The Office for National Statistics said the number of people with second jobs had risen through 2024 and early 2025 before easing slightly in the latest quarter. It was 1.323 million in June to August 2025 and 1.302 million in August to October 2025, leaving the latest figure still well above where it had been a year earlier. The ONS has also cautioned that its Labour Force Survey-based labour market estimates remain official statistics in development because of response-rate problems, a warning that matters as investors, employers and policymakers read the labour market for signs of strain.

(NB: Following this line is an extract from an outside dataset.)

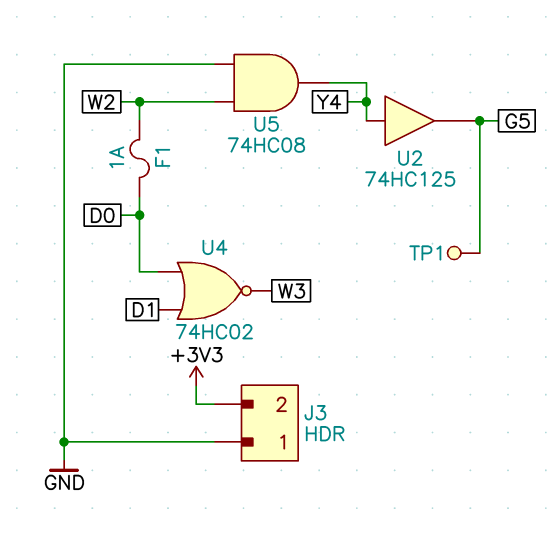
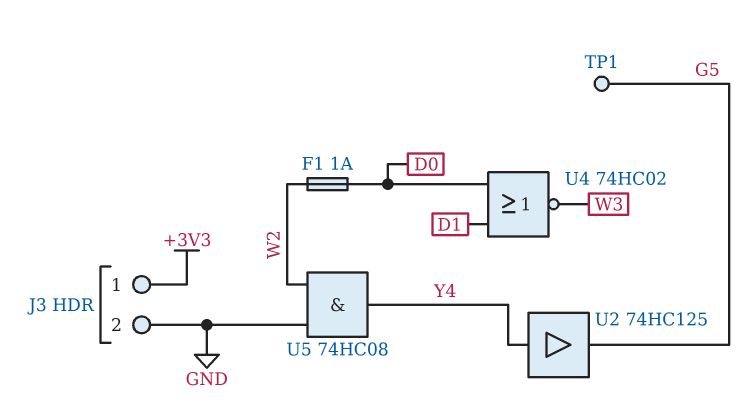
J3 pin 1: GND -> +3V3
J3 pin 2: +3V3 -> GND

The broader trend is not just about more people looking for work. The unemployment rate had climbed to 5.2% in November 2025 to January 2026 before easing back to 4.9% in the latest reading, but economists at the Resolution Foundation say the deeper problem is a weaker labour market that is short of jobs as well as jobseekers. The group says the UK’s working-age employment rate was 1.0 percentage point below its pre-pandemic level in October 2025 compared with January 2020, a gap that points to reduced bargaining power for workers and less room to demand better pay or steadier hours.
That pressure is visible in London, where multiple job holding rose from 147,000 workers in 2014 to 201,000 in 2024. The share of the workforce with more than one job increased from 3.6% to 4.3% over the same period, and a London Datastore note says the main reasons were a desire for more hours of work and financial constraints. In other words, second jobs are not simply a sign of ambition or hustle culture. For many workers they are a response to pay packets that do not stretch far enough.

The burden falls hardest on younger workers. Research from the Resolution Foundation found that workers aged 20 to 24 experienced an average absolute monthly earnings change of 22%, compared with 13% for workers aged 55 to 59. That volatility helps explain why people in their 20s are more exposed to income shocks, and why the rise in second jobs now looks less like a side story than a warning about the quality of work itself.